Exercise requirements >> Return each line of the material below, keeping every character unchanged.

[Dataset items]
::::::::
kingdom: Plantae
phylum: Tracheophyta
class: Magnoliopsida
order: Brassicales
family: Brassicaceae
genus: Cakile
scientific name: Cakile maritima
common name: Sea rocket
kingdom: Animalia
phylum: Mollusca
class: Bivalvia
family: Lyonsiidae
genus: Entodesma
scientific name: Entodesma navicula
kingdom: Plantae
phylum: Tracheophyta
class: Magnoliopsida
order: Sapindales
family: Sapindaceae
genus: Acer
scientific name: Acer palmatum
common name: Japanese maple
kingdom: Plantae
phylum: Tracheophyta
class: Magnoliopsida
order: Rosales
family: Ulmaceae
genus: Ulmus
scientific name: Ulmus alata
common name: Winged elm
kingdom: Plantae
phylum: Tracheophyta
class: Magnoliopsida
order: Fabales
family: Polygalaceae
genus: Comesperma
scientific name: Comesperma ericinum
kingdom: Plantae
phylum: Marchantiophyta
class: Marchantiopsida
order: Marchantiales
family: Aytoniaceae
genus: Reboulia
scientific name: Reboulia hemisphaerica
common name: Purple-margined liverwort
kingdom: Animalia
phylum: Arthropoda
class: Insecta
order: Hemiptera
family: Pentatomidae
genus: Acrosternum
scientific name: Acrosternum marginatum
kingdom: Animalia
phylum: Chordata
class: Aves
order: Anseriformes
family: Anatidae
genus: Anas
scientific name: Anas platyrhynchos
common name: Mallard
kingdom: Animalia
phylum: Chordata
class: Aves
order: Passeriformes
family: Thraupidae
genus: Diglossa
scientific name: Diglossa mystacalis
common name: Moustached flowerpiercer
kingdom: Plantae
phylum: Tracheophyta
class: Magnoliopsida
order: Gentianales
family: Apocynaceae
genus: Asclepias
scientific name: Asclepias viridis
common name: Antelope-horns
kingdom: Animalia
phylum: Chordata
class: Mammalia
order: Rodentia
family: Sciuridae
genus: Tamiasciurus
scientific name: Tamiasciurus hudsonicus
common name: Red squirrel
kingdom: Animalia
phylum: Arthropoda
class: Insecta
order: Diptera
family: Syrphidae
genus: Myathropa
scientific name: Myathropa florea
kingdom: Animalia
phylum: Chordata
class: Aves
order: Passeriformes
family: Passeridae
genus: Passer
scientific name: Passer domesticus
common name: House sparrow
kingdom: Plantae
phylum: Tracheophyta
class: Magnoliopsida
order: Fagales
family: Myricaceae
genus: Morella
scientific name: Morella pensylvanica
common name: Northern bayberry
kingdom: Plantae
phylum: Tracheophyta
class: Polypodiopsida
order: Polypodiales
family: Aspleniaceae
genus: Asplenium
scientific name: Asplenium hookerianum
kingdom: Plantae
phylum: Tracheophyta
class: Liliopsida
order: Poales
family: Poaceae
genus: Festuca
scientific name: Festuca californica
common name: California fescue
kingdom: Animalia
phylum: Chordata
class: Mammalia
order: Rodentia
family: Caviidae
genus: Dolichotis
::::::::
Answer to the problem >>
kingdom: Plantae
phylum: Tracheophyta
class: Magnoliopsida
order: Brassicales
family: Brassicaceae
genus: Cakile
scientific name: Cakile maritima
common name: Sea rocket
kingdom: Animalia
phylum: Mollusca
class: Bivalvia
family: Lyonsiidae
genus: Entodesma
scientific name: Entodesma navicula
kingdom: Plantae
phylum: Tracheophyta
class: Magnoliopsida
order: Sapindales
family: Sapindaceae
genus: Acer
scientific name: Acer palmatum
common name: Japanese maple
kingdom: Plantae
phylum: Tracheophyta
class: Magnoliopsida
order: Rosales
family: Ulmaceae
genus: Ulmus
scientific name: Ulmus alata
common name: Winged elm
kingdom: Plantae
phylum: Tracheophyta
class: Magnoliopsida
order: Fabales
family: Polygalaceae
genus: Comesperma
scientific name: Comesperma ericinum
kingdom: Plantae
phylum: Marchantiophyta
class: Marchantiopsida
order: Marchantiales
family: Aytoniaceae
genus: Reboulia
scientific name: Reboulia hemisphaerica
common name: Purple-margined liverwort
kingdom: Animalia
phylum: Arthropoda
class: Insecta
order: Hemiptera
family: Pentatomidae
genus: Acrosternum
scientific name: Acrosternum marginatum
kingdom: Animalia
phylum: Chordata
class: Aves
order: Anseriformes
family: Anatidae
genus: Anas
scientific name: Anas platyrhynchos
common name: Mallard
kingdom: Animalia
phylum: Chordata
class: Aves
order: Passeriformes
family: Thraupidae
genus: Diglossa
scientific name: Diglossa mystacalis
common name: Moustached flowerpiercer
kingdom: Plantae
phylum: Tracheophyta
class: Magnoliopsida
order: Gentianales
family: Apocynaceae
genus: Asclepias
scientific name: Asclepias viridis
common name: Antelope-horns
kingdom: Animalia
phylum: Chordata
class: Mammalia
order: Rodentia
family: Sciuridae
genus: Tamiasciurus
scientific name: Tamiasciurus hudsonicus
common name: Red squirrel
kingdom: Animalia
phylum: Arthropoda
class: Insecta
order: Diptera
family: Syrphidae
genus: Myathropa
scientific name: Myathropa florea
kingdom: Animalia
phylum: Chordata
class: Aves
order: Passeriformes
family: Passeridae
genus: Passer
scientific name: Passer domesticus
common name: House sparrow
kingdom: Plantae
phylum: Tracheophyta
class: Magnoliopsida
order: Fagales
family: Myricaceae
genus: Morella
scientific name: Morella pensylvanica
common name: Northern bayberry
kingdom: Plantae
phylum: Tracheophyta
class: Polypodiopsida
order: Polypodiales
family: Aspleniaceae
genus: Asplenium
scientific name: Asplenium hookerianum
kingdom: Plantae
phylum: Tracheophyta
class: Liliopsida
order: Poales
family: Poaceae
genus: Festuca
scientific name: Festuca californica
common name: California fescue
kingdom: Animalia
phylum: Chordata
class: Mammalia
order: Rodentia
family: Caviidae
genus: Dolichotis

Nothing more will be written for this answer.